Hugo Oliveira analisou o empate entre FC Porto e Famalicão (2-2) na 28.ª jornada da Primeira Liga. O Bola na Rede esteve presente no Estádio do Dragão, e, no final do encontro, teve a oportunidade de colocar uma questão ao treinador dos famalicenses.
Lê também a questão colocada a Francesco Farioli, treinador do FC Porto.
Bola na Rede: A equipa do Famalicão mostrou-se muito organizada desde o início, dificultando que o FC Porto jogasse pelo corredor central e obrigando os centrais a recorrerem muitas vezes à bola longa. Pergunto-lhe, por um lado, se isso fazia parte da estratégia defensiva da equipa e, por outro lado, se o surpreendeu o bloco médio do FC Porto, que não pressionou tão alto a primeira fase de construção do Famalicão na primeira parte?

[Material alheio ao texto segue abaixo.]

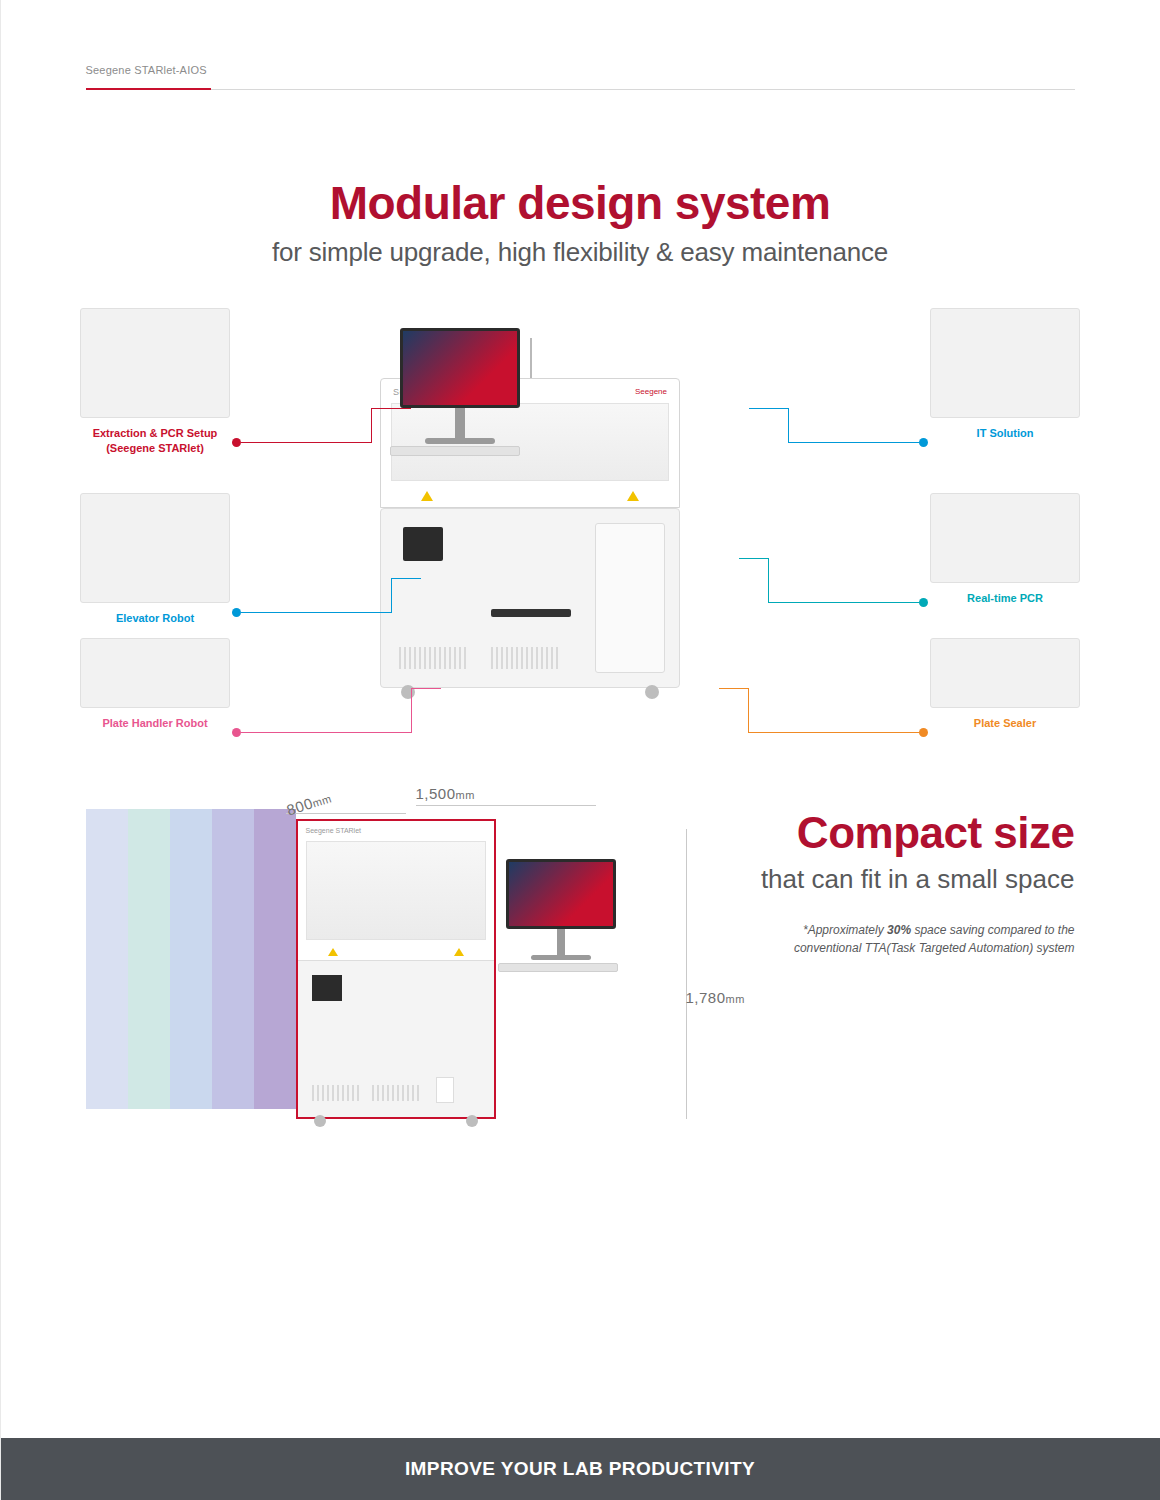Seegene STARlet-AIOS
Modular design system
for simple upgrade, high flexibility & easy maintenance
Seegene STARlet Seegene
Extraction & PCR Setup
(Seegene STARlet)
Elevator Robot
Plate Handler Robot
IT Solution
Real-time PCR
Plate Sealer
Compact size
that can fit in a small space
*Approximately 30% space saving compared to the conventional TTA(Task Targeted Automation) system
Seegene STARlet
800mm 1,500mm 1,780mm
IMPROVE YOUR LAB PRODUCTIVITY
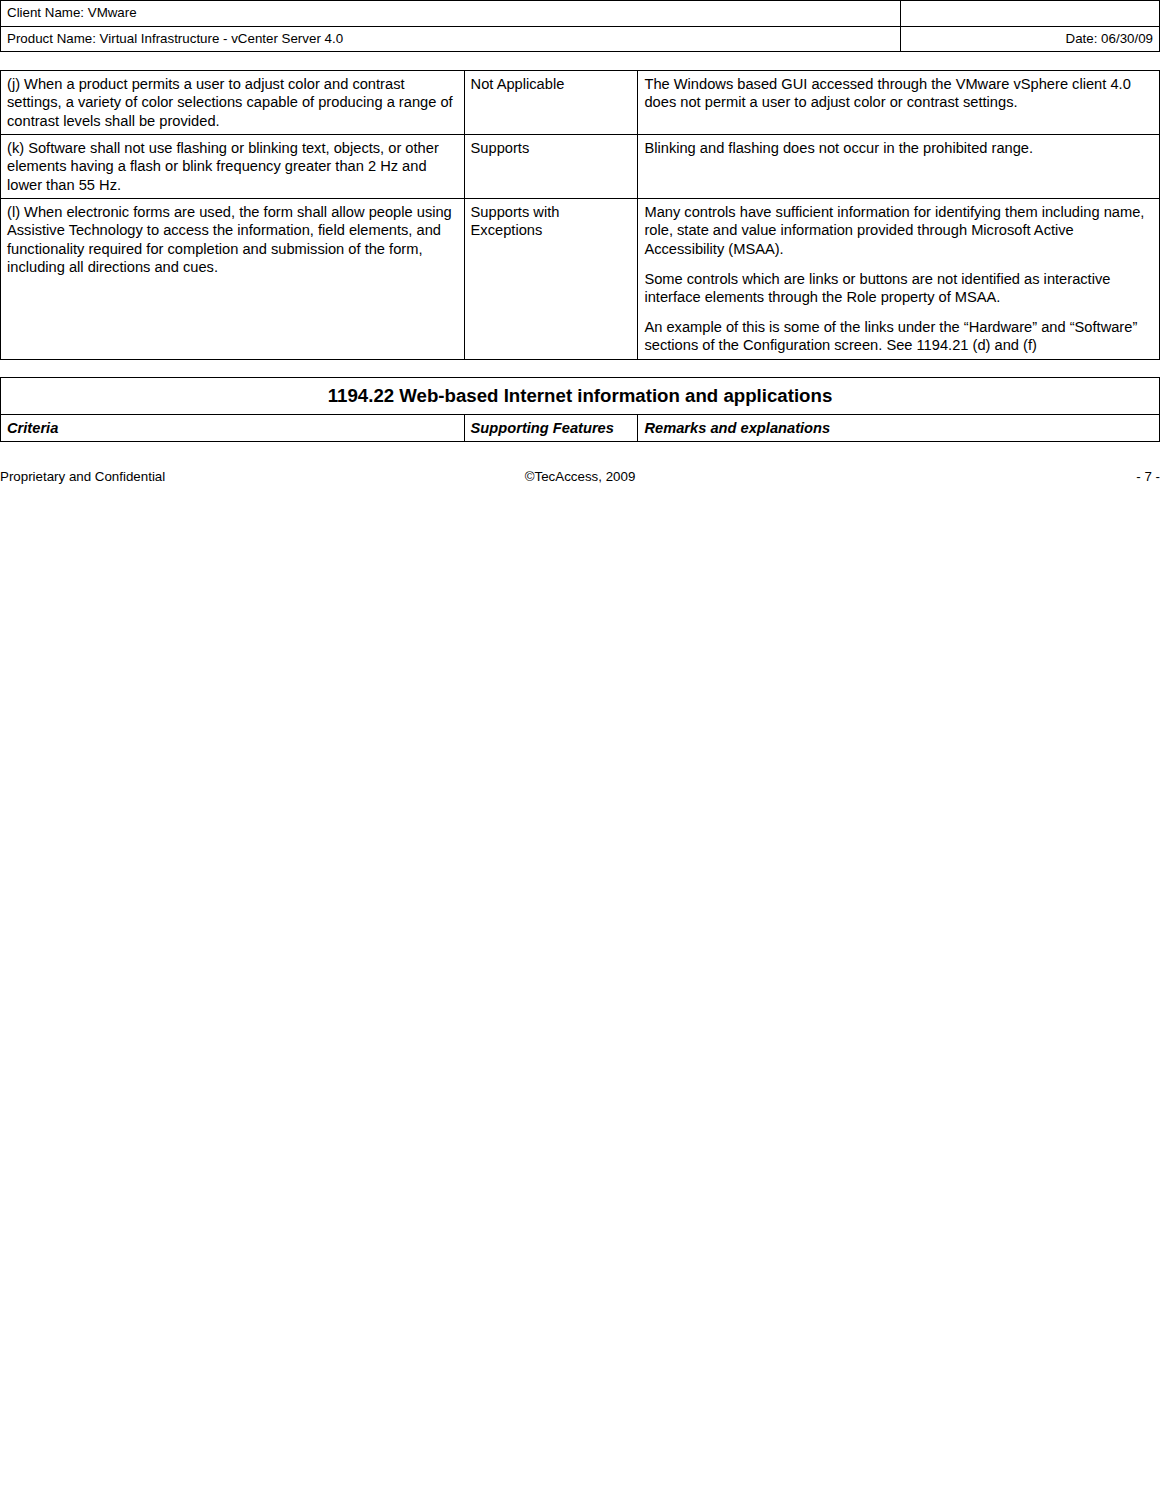| Client Name: VMware | |
| Product Name: Virtual Infrastructure - vCenter Server 4.0 | Date: 06/30/09 |
| (j) When a product permits a user to adjust color and contrast settings, a variety of color selections capable of producing a range of contrast levels shall be provided. | Not Applicable | The Windows based GUI accessed through the VMware vSphere client 4.0 does not permit a user to adjust color or contrast settings. |
| (k) Software shall not use flashing or blinking text, objects, or other elements having a flash or blink frequency greater than 2 Hz and lower than 55 Hz. | Supports | Blinking and flashing does not occur in the prohibited range. |
| (l) When electronic forms are used, the form shall allow people using Assistive Technology to access the information, field elements, and functionality required for completion and submission of the form, including all directions and cues. | Supports with Exceptions | Many controls have sufficient information for identifying them including name, role, state and value information provided through Microsoft Active Accessibility (MSAA). Some controls which are links or buttons are not identified as interactive interface elements through the Role property of MSAA. An example of this is some of the links under the “Hardware” and “Software” sections of the Configuration screen. See 1194.21 (d) and (f) |
| 1194.22 Web-based Internet information and applications |
| Criteria | Supporting Features | Remarks and explanations |
Proprietary and Confidential
©TecAccess, 2009
- 7 -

Hugo Oliveira: O Famalicão é sempre uma equipa organizada, não foi só hoje; a organização e disciplina são uma das imagens de marca da equipa. Depois, obviamente, esse era um dos planos sem bola: fechar o espaço central, cortar as ligações pelo meio do FC Porto e, quando a bola chegasse à largura, garantir cobertura para essa zona, porque o FC Porto tem jogadores nas alas extremamente agressivos no 1×1, criando até algumas permutas entre os jogadores que vêm de dentro e os que vêm de fora. Nós tínhamos de manter a nossa capacidade de pressionar e de saltar aos dois centrais em determinados momentos. Aqui tenho de enaltecer o trabalho de alguns jogadores: o jogo que o Gustavo Sá fez hoje foi de um nível muito, muito alto. Com bola, encontrava espaços e sabia para onde se virar; sem bola, sabia quando era o momento de saltar e quando não era. Um jogador com uma capacidade de interpretação tática fora do comum para alguém da sua idade, e caminhamos nesse sentido de desenvolvimento, é para isso que trabalhamos todos os dias. Obviamente, também tínhamos de encontrar os nossos caminhos para jogar. E não é só o FC Porto que decide não pressionar o nosso momento de construção; a dificuldade que criamos aos adversários passa por usar o nosso guarda-redes. O facto de construirmos o jogo com 11 jogadores cria naturalmente dificuldades: há sempre um homem livre, o que torna mais difícil para eles saltarem. O FC Porto é uma equipa pressionante, com poder para saltar, mas se não conseguem chegar a tempo depois de saltar ao guarda-redes, há sempre um homem livre. Sempre que encontramos esse homem livre, giramos e exploramos o espaço cego do FC Porto. Depois de criar, temos de definir, e é para isso que trabalhamos. Há coisas que temos de evoluir, de melhorar, mas acima de tudo, a vida é feita de momentos, e hoje queríamos dar essa alegria aos nossos adeptos. O FC Porto era, hoje, mais próximo de ser campeão nacional, um adversário extremamente forte, com uma campanha fortíssima, e mesmo assim bateu-se perante um Famalicão que teve coragem e jogou o seu jogo dentro deste ambiente. Mesmo depois de sofrer o 2-1 naquele minuto, o Famalicão não se vergou; foi atrás do empate. A vida, de vez em quando, devolve o que merecemos, e hoje devolveu.